DOCUMENT PASSAGE →
It is shocking that the Court acquiesced to this strategy at all, but especially in a case involving the foundational issues of birthright citizenship.
Allowing the birthright citizenship cases to be heard only on the narrow procedural grounds regarding nationwide injunctions suggests that the justices either have their heads buried in the sand or are willingly oblivious to what is transpiring in this country. The case is taking place when the Court is well aware that the government has deported individuals in direct contravention of lower court orders. In the Abrego Garcia case, the government even flouted the Court’s unambiguous order that it “facilitate” the return of Garcia to the United States by engaging in the fiction that it was powerless to follow the Supreme Court’s order because the President of El Salvador refused to return Garcia. Despite the contempt the government has expressed for judicial intervention regarding immigration, in this case the Court has opened the door to the possibility that the government will start denying birthright citizenship to children of undocumented migrants in the United States. These children and their parents could be deported before these individuals can gain representation and seek judicial relief. Once deported, who knows if the judicial system will ever be able to undo this damage. And, under the Court’s decision, all this could occur even though every court that has considered the issue so far has found that the Administration’s birthright citizenship policy to be illegal.
Furthermore, by accepting this case in this narrow procedural context, the Court has given its blessing to the government’s strategy of enacting policies that are blatantly illegal and then evading judicial review for as long as possible. As Justice Sotomayor points out, there is no guaranty that the government will ever appeal a ruling finding that Trump’s birthright citizenship is illegal and thereby prevent Supreme Court review indefinitely. The 6-Justice majority simply “tut-tuts” in response to this argument, accepting the Solicitor General’s commitment at oral argument that the government will eventually appeal a birthright citizenship case.
In normal times, accepting a government lawyer’s assertion would be normal practice for the judiciary. But we are not in normal times and the Court must know that. It must have watched the Trump-inspired riot across the street at the Capitol and then taken notice of how the judicial process and rule of law were undermined when the violent lawbreakers were all pardoned by Trump. They must also be aware of the unconstitutional actions Trump has taken targeting law firms across the nation solely because they provided legal representation to Trump’s political opponents. Just like the birthright citizenship cases, Trump has lost every single case challenging his executive orders targeting the law firms.
If you don’t think that there is an intentional pattern here, you aren’t paying attention. Trump has no compunction about acting lawlessly. He then does whatever he can to avoid accountability, and claims he has done nothing wrong. He thereby preserves his power to act unlawfully again.
By acquiescing to Trump’s law-evading tactics in this case, the Supreme Court is simply enabling this type of norm-breaking conduct that undermines the rule of law.

(Extracted data entries)
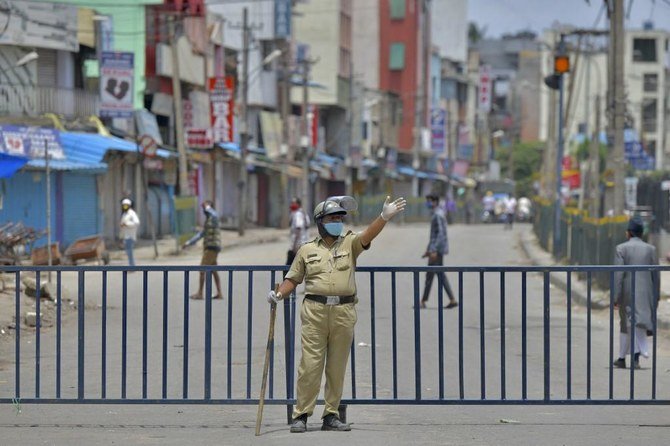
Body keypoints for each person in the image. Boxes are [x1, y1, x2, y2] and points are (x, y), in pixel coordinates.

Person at [267, 195, 406, 433]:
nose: (337, 223)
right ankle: (301, 415)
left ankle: (331, 415)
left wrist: (383, 217)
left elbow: (368, 235)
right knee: (310, 366)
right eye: (332, 219)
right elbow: (293, 278)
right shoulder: (307, 250)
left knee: (337, 366)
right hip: (315, 312)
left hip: (343, 311)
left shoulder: (349, 243)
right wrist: (278, 294)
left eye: (340, 219)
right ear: (320, 222)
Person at [613, 217, 659, 369]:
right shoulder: (651, 249)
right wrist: (656, 296)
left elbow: (618, 275)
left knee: (627, 324)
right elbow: (656, 275)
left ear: (628, 233)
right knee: (639, 323)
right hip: (646, 292)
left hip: (627, 292)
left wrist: (615, 297)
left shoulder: (621, 248)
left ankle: (627, 359)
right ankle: (629, 358)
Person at [420, 194, 458, 309]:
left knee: (435, 274)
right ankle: (424, 300)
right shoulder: (437, 214)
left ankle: (424, 301)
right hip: (435, 250)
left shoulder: (437, 215)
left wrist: (434, 250)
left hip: (437, 251)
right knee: (433, 274)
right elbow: (434, 236)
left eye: (429, 201)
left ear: (435, 202)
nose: (428, 203)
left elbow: (440, 234)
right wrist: (428, 250)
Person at [182, 200, 223, 300]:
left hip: (211, 247)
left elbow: (214, 214)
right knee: (214, 270)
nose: (203, 209)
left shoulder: (213, 217)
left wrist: (208, 207)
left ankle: (200, 293)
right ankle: (219, 293)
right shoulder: (208, 221)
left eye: (205, 206)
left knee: (202, 269)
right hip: (211, 247)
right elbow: (201, 234)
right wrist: (188, 242)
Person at [286, 197, 310, 268]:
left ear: (298, 204)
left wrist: (294, 246)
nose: (292, 205)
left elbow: (298, 229)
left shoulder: (298, 214)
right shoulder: (303, 213)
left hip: (298, 245)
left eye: (294, 203)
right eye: (291, 203)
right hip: (303, 244)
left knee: (288, 267)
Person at [119, 198, 140, 267]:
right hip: (126, 235)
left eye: (126, 205)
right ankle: (131, 265)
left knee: (129, 252)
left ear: (129, 206)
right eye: (123, 205)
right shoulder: (124, 214)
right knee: (128, 252)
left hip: (131, 236)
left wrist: (127, 224)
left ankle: (132, 266)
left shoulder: (132, 213)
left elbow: (136, 222)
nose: (124, 207)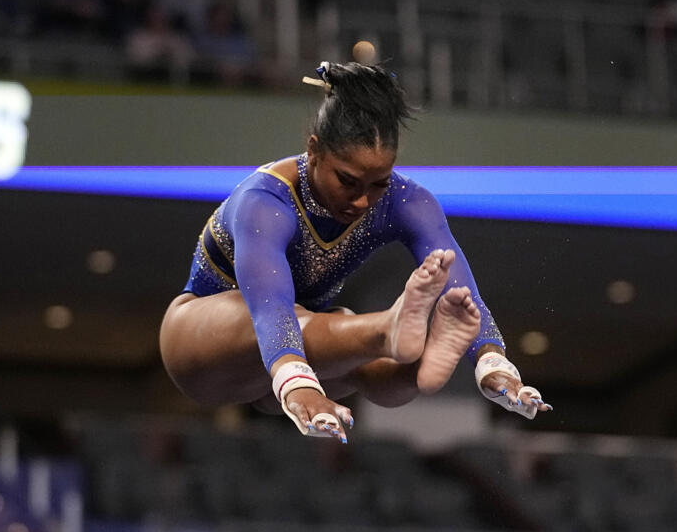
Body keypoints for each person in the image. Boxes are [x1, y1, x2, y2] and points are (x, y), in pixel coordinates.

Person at [159, 60, 550, 443]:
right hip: (201, 346)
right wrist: (297, 382)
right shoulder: (265, 201)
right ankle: (384, 329)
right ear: (314, 151)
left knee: (366, 363)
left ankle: (416, 366)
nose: (363, 201)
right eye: (347, 180)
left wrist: (492, 361)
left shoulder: (407, 200)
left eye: (378, 183)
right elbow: (270, 306)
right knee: (323, 322)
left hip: (286, 362)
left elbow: (463, 291)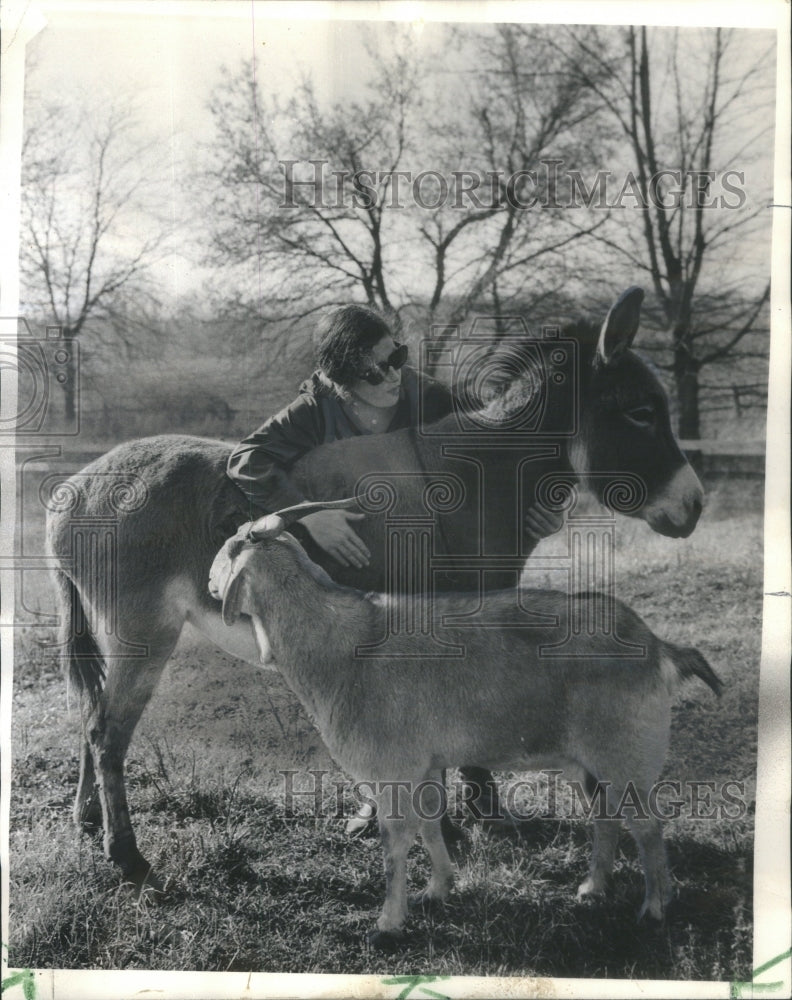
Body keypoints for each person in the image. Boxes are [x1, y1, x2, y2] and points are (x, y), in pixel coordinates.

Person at [227, 303, 560, 837]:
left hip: (441, 553)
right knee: (371, 678)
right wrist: (309, 517)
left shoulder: (429, 396)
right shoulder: (312, 410)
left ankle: (479, 787)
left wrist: (540, 512)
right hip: (365, 564)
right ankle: (382, 796)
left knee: (462, 654)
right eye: (370, 370)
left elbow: (501, 451)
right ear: (336, 378)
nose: (389, 376)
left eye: (395, 357)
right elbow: (247, 459)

TASK OBJECTIVE →
Extend the commentary on the Supreme Court's handling of the birthright citizenship cases, picking up right after its final sentence.

TASK OUTPUT →
The Court Seems Unconcerned about Abuse of Executive Power and Is Obsessed with Limiting Judicial Power at Just the Wrong Time
The power of an unelected judiciary to check the powers of the popularly elected branches of government has been a transcendent issue of American democracy since the founding. It is always wise for the judiciary to take care not to exceed the powers granted to it either by legislation enacted by Congress or the Constitution. But the Court’s decision in this nationwide injunction case seems deeply out of sync with the tenor of our times, failing to even acknowledge the excesses of presidential power being wrought daily and the necessity of judicial power to curb them.
The meta-narrative of our times is that the institutions our democracy relies upon to prevent the abuse of federal executive power are all under siege. It is well documented how Trump has ravaged the rule of law within the executive branch by purging the bureaucracy of nonpartisan civil servants, firing Inspectors General, and using the Justice Department to weaponize the criminal justice system for partisan purposes. Congress has become totally incapable of checking presidential power as it was designed to do, as individual members of the majority party must either abide by Trump’s will, or face a well-funded, Trump-endorsed primary challenger in 2026. Just yesterday, North Carolina Senator Thom Tillis succumbed to Trump’s tactics, choosing to forsake reelection rather than attempt to win a Republican primary after opposing Trump’s “Big Beautiful Bill.” And Trump is continuing a career-long obsession with shaping the media to advance his political and personal interests, using vexatious libel suits to gain retribution for critical coverage and using regulatory power against corporate media owners to hinder the free press.
In this context, the importance of the federal judiciary’s role in enforcing the dictates of the Constitution and ensuring that the executive branch abides by the letter of the extensive body of federal law is more crucial than at any time in history. In no context could this possibly be more important than defining the constitutional requirements of citizenship, the underlying backdrop for the “nationwide injunction” case.
Yet, on this occasion, the Court, in an opinion by Justice Amy Coney Barrett, appears to be entirely focused on a perceived abuse of judicial power rather than the grotesque assertions of executive power represented by Trump’s birthright citizenship order and other actions that are reshaping society on a daily basis.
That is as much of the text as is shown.